« La pandémie, la guerre climatique et l’évolution de l’intelligence artificielle sont en train de bouleverser nos modes de vie », a déclaré le sociologue Jean Viard lors de l’évènement Focus Tourisme organisé par l’agence régionale de tourisme Grand Est. Pour lui, ces trois domaines sont en train de transformer le tourisme.

La pandémie a généralisé le télétravail et a créé de nouveaux profils travailleurs/vacanciers. Seuls 25% des travailleurs français font du télétravail total ou partiel, mais désormais, ce sont les loisirs qui ont un impact sur le travail et non plus l’inverse. « Les touristes sont aussi les télétravailleurs et les retraités, parce que nous vivons bien plus longtemps », précise Jean Viard.
La pandémie et la prise de conscience écologique ont également créé un nouveau rapport à la nature et au vivant. « Nous sommes passés d’une société industrielle, masculine, à une société du vivant, davantage organisée par des femmes », explique-t-il. Dans ce paradigme, le tourisme est émetteur de sens et créateur de lien. C’est un lieu de rencontres, d’affection, de renforcement du lien familial. Le challenge est désormais de diminuer l’impact carbone des pratiques sociales.
Pour Jean Viard, ce besoin de proximité va de pair avec la transformation numérique de la société. L’intelligence artificielle s’inscrit dans la période de l’inattendu que nous vivons. Son rôle est en train d’être déterminé dans le secteur du tourisme. Elle supprimera des emplois et en créera d’autres, comme a pu le faire le Fordisme au début du 20e siècle. « Le surtourisme ne m’inquiète pas, car les flux peuvent être régulés par l’IA. Le rôle des territoires est de dire aux voyageurs quel est le moment idéal pour venir », déclare-t-il.

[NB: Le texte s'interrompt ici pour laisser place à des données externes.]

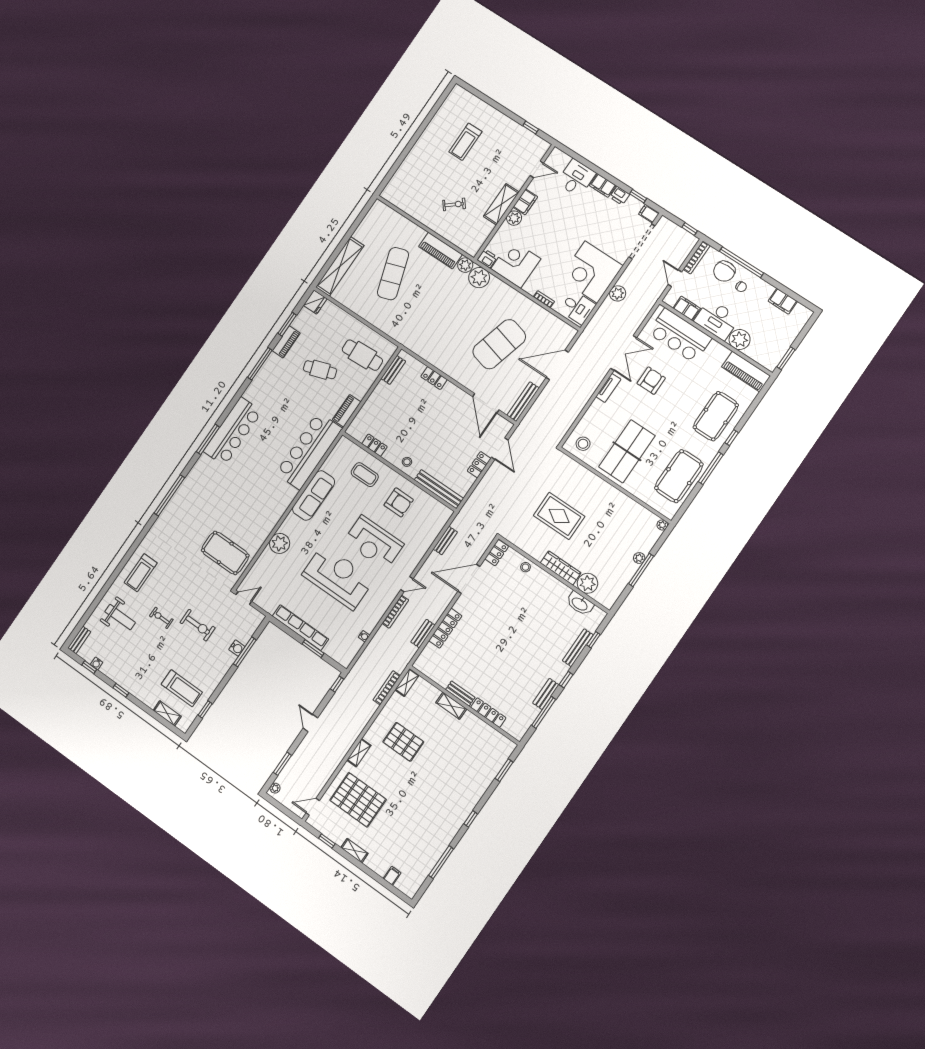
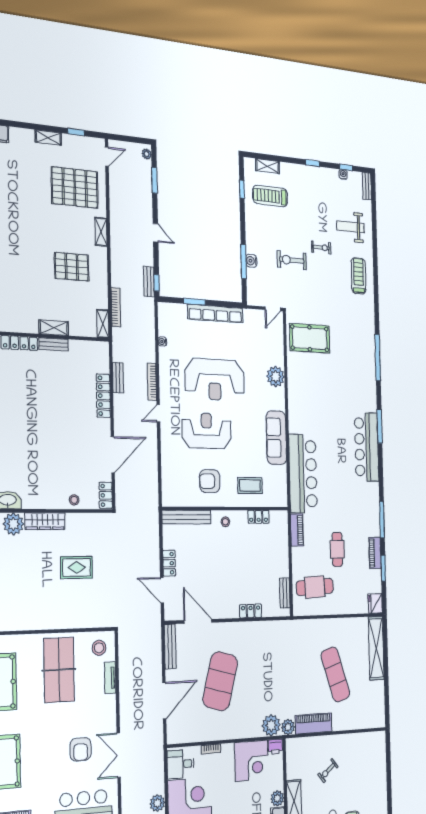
cafe table: (320, 370) -> (337, 549), turned -72
tv unit: (608, 388) -> (110, 678), moved
rug: (559, 516) -> (77, 567), width x0.73, depth x0.70
bench: (445, 540) -> (149, 282), moved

Un changement de culture et non pas de règlementation
Selon Jean Viard, ces trois domaines sont en train de changer notre culture, notre rapport au voyage. Et c’est selon lui ce qui permettra de changer nos habitudes de consommation, plus que la règlementation. Le sociologue n’est pas d’accord avec Jean-Marc Jancovici et son idée d’établir une limite de 4 vols par vie : « Les sociétés changent quand la culture change. Je ne crois pas à la règlementation et à une société trop structurée. Nous sommes des fous créatifs, utilisons cela pour gagner la guerre climatique », affirme-t-il.

Comment réinventer les imaginaires du tourisme ?
Comment faire évoluer les pratiques touristiques quand la population associe le voyage aux plages de sable fin, à l’avion, à l’exostisme ? « Même si le monde évolue, nos représentation restent figées », a expliqué l’anthropologue Marie Stutzmann sur la scène de Focus tourisme. Changer la typologie de ses vacances a un goût de renoncement.
Cela s’explique par le fait que l’Homme est un bipède qui a besoin de stabilité, d’homéostasie. Le physiologiste Walter Cannon décrit homéostasie comme « l’ensemble des processus organiques qui agissent pour maintenir l’état stationnaire de l’organisme, dans sa morphologie et dans ses conditions intérieures, en dépit de perturbations extérieures ». L’Homme est donc nativement rétif au changement alors même qu’il a eu besoin de s’adapter au fil de l’Histoire pour survivre. C’est le paradoxe de l’homo-sapiens, explique Marie Stutzmann.
Il est difficile de changer les imaginaires, car ils sont inconscients, ils nous dépassent, mais il est possible de créer les conditions de leur évolution. Selon l’anthropologue, le tourisme peut investir trois territoires de valeurs : se relier et être en lien (avec soi, les siens, le territoire, les autres), une baisse de la pression sociale (avec d’autres codes culturels et la création d’un espace de liberté) et une autre relation au monde (avec un changement de temporalité, de rythme et un temps dédié à la déconnexion).
« Le futur du tourisme est un futur de déconstruction et de construction. Il émergera d’une renaissance et non pas d’un crash », a-t-elle conclu.